Wire Wire, the other film whose principal photography begins sometime this year, is scheduled to be released in 2022. It reprises the familiar tales of the misadventures of some of the country’s highly-skilled fraudsters, offering the viewer glimpses into the lives of these men and women and highlighting how their use of intelligence, sleight of hand and an abundance of technological know-how leaves their targets completely bamboozled. “The subject matter of the film is one that is timely and extremely relevant to the social, economic and political landscape of modern-day Nigeria and is instrumental in understanding the state of things as they are today,” says the press release.

Moving on to the theatrical productions, The Oluronbi Musical will be returning to the Terra Kulture’s Theatre@Terra stage in April this year. The Broadway-style production, which was first staged during in December during the Christmas break, is based on the story of Oluronbi, whose rash promises hang over her and her nation like the proverbial sword of Damocles. Faced with the choice of paying the ultimate price or watching her nation suffer the consequences of her folly, Oluronbi take steps which unfurl a series of thought-provoking events. Lurking beneath this cautionary tale is an obvious swipe at African leaders and politicians, who are renowned for their bogus promises. Words, the musical therefore reminds the viewer, are seeds that will not only grow into giant trees but also stand in the way of their originators in future.

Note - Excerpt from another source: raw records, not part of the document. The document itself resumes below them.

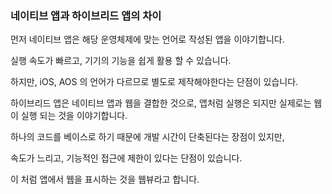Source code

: ### 네이티브 앱과 하이브리드 앱의 차이

먼저 네이티브 앱은 해당 운영체제에 맞는 언어로 작성된 앱을 이야기합니다.

실행 속도가 빠르고, 기기의 기능을 쉽게 활용 할 수 있습니다.

하지만, iOS, AOS 의 언어가 다르므로 별도로 제작해야한다는 단점이 있습니다.

하이브리드 앱은 네이티브 앱과 웹을 결합한 것으로, 앱처럼 실행은 되지만 실제로는 웹이 실행 되는 것을 이야기합니다.

하나의 코드를 베이스로 하기 때문에 개발 시간이 단축된다는 장점이 있지만,

속도가 느리고, 기능적인 접근에 제한이 있다는 단점이 있습니다.

이 처럼 앱에서 웹을 표시하는 것을 웹뷰라고 합니다.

“The Oluronbi Musical reminds us that all promises must be kept, big or small,” continues the press release. “Do not make a promise you do not intend to keep. Promises are sacred. Those who keep promises make the ultimate sacrifice of love and they are not just releasing themselves from a bond, they are healing an entire nation.”

Another stage production, Queen Idia the Musical is based on the well-known Benin empire legend about Queen Idia, the wife of Oba Ozolua, whose reign was sometime around 1481 AD. The saga, which revolves around a pure bond of love between mother and son, also celebrates the strength of the African woman and how far she can go to ensure the success of her society. As the Iyoba (or the Queen Mother and mother of Oba Esigie), Queen Idia was a woman who rose above taboos and limitations imposed on the African woman to engrave her name in history.

The theatrical production, which will hopefully be shown to the public in December 2021, should be seen as a bold step by Terra Kulture towards realising its goal of exploring the richness of Nigeria’s cultural diversity through sharing unique stories from all parts of the country. Since its successful adaptation of the Moremi story for the stage, its sights have been set on appropriating stories from Nigeria’s diverse cultural groups. Thus, it “aims to educate and enlighten children, youths and adults on the different cultures within Nigeria, foster unity and tolerance between people and awaken a sense of curiosity and pride for our culture.”

Indeed, Terra Kulture’s history of award-winning productions stands it in good stead for future quality contents, with which it hopes to light up this year with amazing and awe-inspiring presentations rooted in the reenactment of uniquely Nigerian stories.